À quelques mètres, un camion décharge ses bovins, lourds et agités. La poussière se soulève en nuage, couvrant tout d’un voile ocre. Modou Fall, président de la section des éleveurs de Dakar, supervise le déchargement, sa casquette vissée sur la tête.
« Au niveau des frontières, un travail intense est fait. Aucun camion ne transporte un animal malade, c’est la consigne. Les chauffeurs, à Kayes notamment, sont sensibilisés. On leur dit de ne pas trop s’aventurer dans les foirails de mouton ou de vaches », informe-t-il. Dans une allée latérale, les marchands s’affairent. Leurs visages sont burinés par le soleil et les années. Pathé Sow, vendeur de bovins depuis trente ans, s’appuie sur sa canne de bois, le regard perdu dans les bêtes. « Nos animaux viennent du Mali, du Burkina Faso. Ils ne sont pas vaccinés. On les prend et on les vend. Mais la maladie dont on parle, la fièvre, n’est pas encore arrivée au Sénégal », dit-il, les yeux rivés sur un potentiel client. Haussant les épaules, il soupire, puis lâche, d’une voix basse.

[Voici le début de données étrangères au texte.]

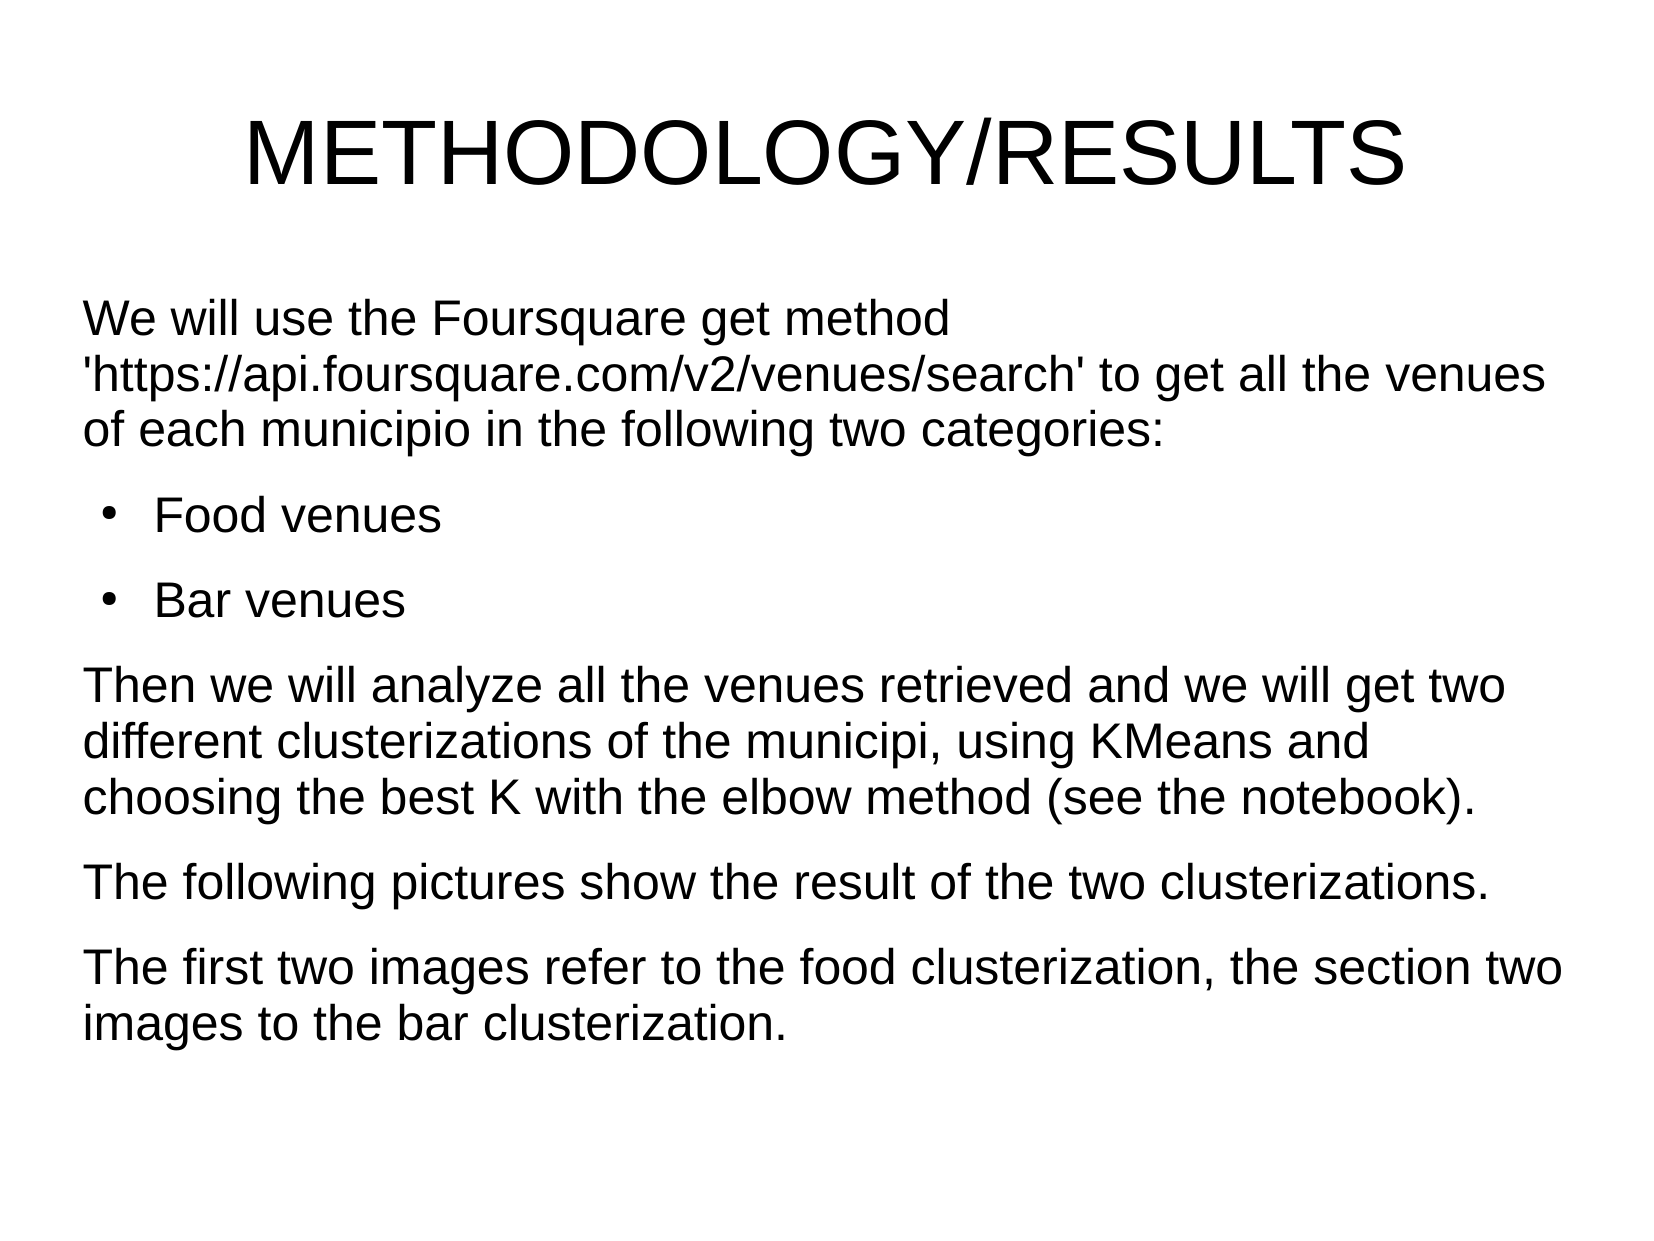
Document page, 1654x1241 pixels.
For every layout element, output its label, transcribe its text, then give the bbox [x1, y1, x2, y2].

title METHODOLOGY/RESULTS [82, 49, 1571, 257]
list We will use the Foursquare get method 'https://api.foursquare.com/v2/venues/search' to get all the venues of each municipio in the following two categories: Food venues Bar venues Then we will analyze all the venues retrieved and we will get two different clusterizations of the municipi, using KMeans and choosing the best K with the elbow method (see the notebook). The following pictures show the result of the two clusterizations. The first two images refer to the food clusterization, the section two images to the bar clusterization. [82, 290, 1571, 1109]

« Franchement, je pense que cette maladie n’existe pas. Je ne connais personne qui a eu le coronavirus. » Tel un mot d’ordre, ses collègues s’approchent pour répéter la même phrase. Mais Idy Ka objecte : « Les éleveurs doivent être attentifs aux consignes des autorités. Nous ne connaissons rien à la santé. Je suis les directives à la lettre. Dans ce pays, les gens nient trop facilement. On doit faire confiance aux services vétérinaires ». Son ton est ferme, presque paternaliste. Dans ses yeux, une lucidité rare celle d’un homme qui a vu trop de bêtes mourir pour douter encore. « Je crois à l’apparition de cette maladie », insiste le patriarche dont les années de labeur semblent tatouées au visage. Dans le foirail, les conversations se font plus rares, plus lentes. On parle des rumeurs venues du Nord : un troupeau décimé près de Podor, un éleveur malade à Richard-Toll, un vétérinaire qui aurait vu des cas suspects. Personne ne sait. Tout le monde a entendu. Pathé Sow, dont la famille se trouve à Rosso, exprime son scepticisme face à l’annonce d’un décès par les autorités. «Des gens que je connais, personne ne sait qui c’est», affirme-t-il, concluant que « ette maladie n’existe pas ».
Lorsque le muezzin a lancé l’appel à la prière de 14h, une sérénité précaire a enveloppé le lieu. Dans la petite mosquée du parc, des éleveurs s’agenouillaient et priaient en silence, implorant sans doute la protection divine pour leurs troupeaux. Selon Ifra Sow, l’État a mis un dispositif de veille. « Nous faisons ce que nous pouvons. Mais cette maladie, si elle arrive ici, il faudra plus que des prières », confie-t-il, fataliste. À Diamaguène, la maladie est encore loin. En attendant, l’économie et la foi s’enlacent dans un équilibre précaire.
« Ceux qui n’ont rien d’autre que leurs bêtes ne peuvent pas arrêter de travailler. Alors, nous prenons nos précautions. Nous lavons, observons et faisons confiance à Dieu », développe M. Sow. La fièvre n’est pas encore là. Mais, sa menace invisible et tenace flotte comme une buée sur les esprits. Entre déni, foi et prudence, les éleveurs de Diamaguène avancent, lucides ou résignés, sous le soleil ardent de l’hivernage finissant.